Court set for media spotlight
Answers sought on digital coverage
The use of digital media has grown by leaps and bounds over the past few years, transforming how people see the world. But one public institution in Massachusetts has been very cautious in embracing the new technology: the trial courts.
Now Quincy District Court will be the focus of an innovative digital media project, as public radio station WBUR-FM of Boston and the state court system explore ways to increase public access to the courts in the Internet age.
John Davidow, executive editor for wbur.org, last month won a $250,000 grant from the Knight Foundation for his proposal to “create a laboratory’’ that would help establish best practices for digital news coverage of the courts.
Davidow and WBUR were one of 12 winners of the foundation’s international Knight News Challenge, which awarded a total of $2.7 million in its annual media innovation contest.
WBUR’s project is called Order in the Court 2.0.
While details on what exactly will be done in the project are still to be worked out, ideas range from setting aside room in the court for bloggers to streaming video of the court’s proceedings. Quincy District Court was picked because of its strong reputation as a well-run court, said Davidow.
“We have to figure out what is possible and what we can do with the resources we have,’’ said Davidow. “We have to make sure we balance the public’s right to know with the right to a fair trial, and find out where the points of friction are.’’
Journalism through the years has helped connect people to the courts, but fewer resources are available today because budget cuts have left mainstream media outlets with fewer resources, Davidow said. New digital tools can help bridge that divide, he said. People now carry digital cameras in their pockets that shoot video, audio, and stills, and could easily be used in a courtroom.
“There really hasn’t been a change in how the electronic media covers the courts since the late 1970s,’’ said Davidow, referring to TV cameras.
Judges today decide on a case-by-case basis whether streaming video or bloggers will be allowed, he said.

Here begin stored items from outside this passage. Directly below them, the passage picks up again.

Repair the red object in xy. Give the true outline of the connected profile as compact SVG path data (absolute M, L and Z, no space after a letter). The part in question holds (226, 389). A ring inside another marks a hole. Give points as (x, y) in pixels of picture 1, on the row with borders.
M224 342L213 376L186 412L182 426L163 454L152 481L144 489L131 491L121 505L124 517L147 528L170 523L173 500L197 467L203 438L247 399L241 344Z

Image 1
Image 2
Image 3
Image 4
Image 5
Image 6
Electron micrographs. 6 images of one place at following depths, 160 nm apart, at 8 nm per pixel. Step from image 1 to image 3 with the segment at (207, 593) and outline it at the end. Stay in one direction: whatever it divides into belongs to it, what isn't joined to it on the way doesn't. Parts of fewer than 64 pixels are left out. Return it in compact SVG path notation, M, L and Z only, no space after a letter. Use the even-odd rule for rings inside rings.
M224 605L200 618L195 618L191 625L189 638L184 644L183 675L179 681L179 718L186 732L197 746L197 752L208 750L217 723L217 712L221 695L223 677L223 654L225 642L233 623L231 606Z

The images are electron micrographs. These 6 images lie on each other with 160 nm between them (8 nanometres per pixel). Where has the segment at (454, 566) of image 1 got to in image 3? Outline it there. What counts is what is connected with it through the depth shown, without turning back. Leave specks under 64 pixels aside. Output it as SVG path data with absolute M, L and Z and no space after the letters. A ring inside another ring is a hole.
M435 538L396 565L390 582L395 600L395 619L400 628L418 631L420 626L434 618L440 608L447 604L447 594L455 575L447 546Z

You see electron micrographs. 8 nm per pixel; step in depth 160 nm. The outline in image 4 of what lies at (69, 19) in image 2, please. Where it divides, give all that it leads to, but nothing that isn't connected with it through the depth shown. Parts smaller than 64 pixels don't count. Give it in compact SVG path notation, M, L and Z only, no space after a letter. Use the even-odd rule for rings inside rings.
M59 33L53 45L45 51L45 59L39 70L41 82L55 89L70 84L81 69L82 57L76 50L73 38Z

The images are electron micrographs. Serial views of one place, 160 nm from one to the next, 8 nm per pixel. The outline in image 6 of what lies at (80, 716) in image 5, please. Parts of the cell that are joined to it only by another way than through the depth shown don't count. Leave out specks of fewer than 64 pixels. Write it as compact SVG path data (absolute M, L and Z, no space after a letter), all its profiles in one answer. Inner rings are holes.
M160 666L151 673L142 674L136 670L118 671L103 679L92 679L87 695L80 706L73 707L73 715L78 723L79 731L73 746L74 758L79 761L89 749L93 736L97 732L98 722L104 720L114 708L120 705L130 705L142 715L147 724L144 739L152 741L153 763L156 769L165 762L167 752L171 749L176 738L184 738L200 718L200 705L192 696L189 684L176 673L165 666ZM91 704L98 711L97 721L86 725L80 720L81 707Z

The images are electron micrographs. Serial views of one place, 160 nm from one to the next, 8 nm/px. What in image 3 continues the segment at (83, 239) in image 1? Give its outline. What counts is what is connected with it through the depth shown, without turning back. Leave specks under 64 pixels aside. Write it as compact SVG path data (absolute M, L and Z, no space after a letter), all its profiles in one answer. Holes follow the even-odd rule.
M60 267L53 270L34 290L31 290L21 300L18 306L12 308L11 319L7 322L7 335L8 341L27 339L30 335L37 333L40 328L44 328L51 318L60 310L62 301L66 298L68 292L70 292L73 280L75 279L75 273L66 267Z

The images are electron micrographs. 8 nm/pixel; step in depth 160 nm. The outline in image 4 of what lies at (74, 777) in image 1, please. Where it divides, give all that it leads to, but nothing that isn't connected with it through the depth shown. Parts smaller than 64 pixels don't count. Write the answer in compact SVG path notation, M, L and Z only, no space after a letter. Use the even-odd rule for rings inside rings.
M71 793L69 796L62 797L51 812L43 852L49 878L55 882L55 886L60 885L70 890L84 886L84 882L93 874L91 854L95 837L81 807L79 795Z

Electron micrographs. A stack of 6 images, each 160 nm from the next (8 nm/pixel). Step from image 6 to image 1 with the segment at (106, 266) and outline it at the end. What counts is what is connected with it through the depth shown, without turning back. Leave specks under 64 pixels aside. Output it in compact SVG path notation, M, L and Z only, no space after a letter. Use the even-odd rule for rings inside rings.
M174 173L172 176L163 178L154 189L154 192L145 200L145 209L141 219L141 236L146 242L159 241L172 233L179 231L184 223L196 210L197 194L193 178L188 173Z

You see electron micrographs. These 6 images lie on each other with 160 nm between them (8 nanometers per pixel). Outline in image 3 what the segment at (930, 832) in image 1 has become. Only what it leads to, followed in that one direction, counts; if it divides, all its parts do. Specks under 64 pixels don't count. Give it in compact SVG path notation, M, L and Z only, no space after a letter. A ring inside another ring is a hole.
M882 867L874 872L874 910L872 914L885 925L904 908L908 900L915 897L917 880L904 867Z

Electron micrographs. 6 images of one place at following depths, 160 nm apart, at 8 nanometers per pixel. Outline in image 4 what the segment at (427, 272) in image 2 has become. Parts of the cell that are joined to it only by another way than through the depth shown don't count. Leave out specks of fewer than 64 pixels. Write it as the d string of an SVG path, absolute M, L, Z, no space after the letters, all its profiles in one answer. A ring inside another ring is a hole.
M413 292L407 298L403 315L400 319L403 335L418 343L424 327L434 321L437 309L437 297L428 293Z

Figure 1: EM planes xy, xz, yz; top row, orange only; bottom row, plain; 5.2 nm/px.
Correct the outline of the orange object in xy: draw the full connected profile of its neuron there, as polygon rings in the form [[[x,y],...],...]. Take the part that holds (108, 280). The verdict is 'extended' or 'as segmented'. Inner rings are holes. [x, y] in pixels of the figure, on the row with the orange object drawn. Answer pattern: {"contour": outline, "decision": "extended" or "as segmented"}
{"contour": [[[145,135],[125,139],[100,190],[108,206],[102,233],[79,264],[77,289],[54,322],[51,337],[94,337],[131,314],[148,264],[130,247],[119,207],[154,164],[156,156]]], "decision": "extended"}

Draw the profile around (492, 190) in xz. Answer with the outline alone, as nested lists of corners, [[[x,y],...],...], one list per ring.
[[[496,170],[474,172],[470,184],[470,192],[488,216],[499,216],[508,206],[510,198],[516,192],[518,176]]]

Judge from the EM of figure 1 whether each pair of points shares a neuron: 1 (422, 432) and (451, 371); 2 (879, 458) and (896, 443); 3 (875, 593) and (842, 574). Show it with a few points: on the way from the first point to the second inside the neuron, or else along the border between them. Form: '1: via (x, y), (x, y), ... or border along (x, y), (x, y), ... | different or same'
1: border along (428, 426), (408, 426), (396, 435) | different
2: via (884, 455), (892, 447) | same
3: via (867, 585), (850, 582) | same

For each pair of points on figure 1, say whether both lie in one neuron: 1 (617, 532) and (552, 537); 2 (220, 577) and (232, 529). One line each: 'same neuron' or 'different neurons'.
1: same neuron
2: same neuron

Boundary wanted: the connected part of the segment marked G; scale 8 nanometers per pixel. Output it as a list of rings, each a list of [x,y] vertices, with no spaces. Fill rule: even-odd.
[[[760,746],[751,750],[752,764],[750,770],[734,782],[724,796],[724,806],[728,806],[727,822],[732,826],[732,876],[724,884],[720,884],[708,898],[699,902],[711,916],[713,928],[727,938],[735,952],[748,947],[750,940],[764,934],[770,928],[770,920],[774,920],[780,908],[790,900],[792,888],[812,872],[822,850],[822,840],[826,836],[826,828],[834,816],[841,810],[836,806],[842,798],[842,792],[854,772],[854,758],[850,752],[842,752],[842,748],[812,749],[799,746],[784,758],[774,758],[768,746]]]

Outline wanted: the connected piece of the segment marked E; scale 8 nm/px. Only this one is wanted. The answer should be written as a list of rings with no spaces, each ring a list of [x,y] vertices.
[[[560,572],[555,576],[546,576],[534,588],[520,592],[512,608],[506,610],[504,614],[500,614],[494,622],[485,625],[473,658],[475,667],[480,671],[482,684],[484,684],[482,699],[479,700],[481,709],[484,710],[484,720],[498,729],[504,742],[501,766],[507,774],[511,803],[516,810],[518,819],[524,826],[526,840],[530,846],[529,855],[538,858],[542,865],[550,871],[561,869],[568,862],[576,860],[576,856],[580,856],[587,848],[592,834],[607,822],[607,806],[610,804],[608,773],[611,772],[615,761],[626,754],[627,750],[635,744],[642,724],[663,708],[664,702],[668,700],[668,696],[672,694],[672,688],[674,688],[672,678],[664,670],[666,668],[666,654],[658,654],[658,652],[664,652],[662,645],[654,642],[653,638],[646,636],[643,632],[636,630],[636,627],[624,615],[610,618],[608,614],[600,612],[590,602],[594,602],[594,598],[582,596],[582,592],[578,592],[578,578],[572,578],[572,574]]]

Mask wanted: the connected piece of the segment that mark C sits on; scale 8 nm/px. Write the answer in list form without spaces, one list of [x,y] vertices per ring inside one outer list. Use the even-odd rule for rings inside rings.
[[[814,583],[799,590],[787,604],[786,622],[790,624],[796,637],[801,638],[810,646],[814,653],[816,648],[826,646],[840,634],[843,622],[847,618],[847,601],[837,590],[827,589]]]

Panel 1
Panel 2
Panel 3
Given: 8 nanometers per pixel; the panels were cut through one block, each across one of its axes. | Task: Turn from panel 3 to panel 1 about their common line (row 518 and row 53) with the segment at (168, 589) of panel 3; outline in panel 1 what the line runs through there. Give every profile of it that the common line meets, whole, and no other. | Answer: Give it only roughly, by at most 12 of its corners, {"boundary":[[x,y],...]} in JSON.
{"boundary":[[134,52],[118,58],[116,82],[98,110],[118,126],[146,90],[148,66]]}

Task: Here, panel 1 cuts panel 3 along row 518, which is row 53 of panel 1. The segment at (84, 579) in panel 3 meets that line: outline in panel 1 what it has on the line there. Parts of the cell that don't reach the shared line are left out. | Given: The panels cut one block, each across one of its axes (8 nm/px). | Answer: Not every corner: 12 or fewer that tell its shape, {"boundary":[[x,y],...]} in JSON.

The project grew out of conversations during recent meetings of the Massachusetts Supreme Judicial Court Judiciary-Media Committee, made up of state and federal judges and members of the media from print, TV, and radio. The panel, which has existed for about 15 years, is a place for the judiciary and media to talk about issues that affect them.
The initiative has attracted national attention in legal circles, as the issue of handling new media has grown more pressing.
“We’re starting in Quincy, but the goal is to come up with an approach that courts around the country can use,’’ said Davidow.
The national Conference of Court Public Information Officers is paying close attention to the project, said Chris Davey, a cochairman of its new media committee.
The organization is in the midst of doing a national survey on the impact of new media on court systems. Right now, the only information is anecdotal, said Davey. The group hopes to use the survey results to help Davidow.
The problem with new media is that courts present a dilemma of competing interests, said Davey. “A defendant is guaranteed a fair and public trial,’’ he said. “But fair and public sometimes are difficult to reconcile, and neither can be compromised.’’
Guaranteeing due process while providing openness to the public is tricky, he said.
Mark S. Coven, the district court’s first justice, said he hoped the WBUR project could be used as a model not just in Massachusetts, but also nationally.
“It’s exciting for the entire court system to demonstrate to the public what we do, day to day,’’ he said. “I’ve always believed the more the public knows what happens in the courts, the more confidence they’ll have in the justice system.’’
Davidow said he hopes to hire a project director for the program, while he will provide oversight.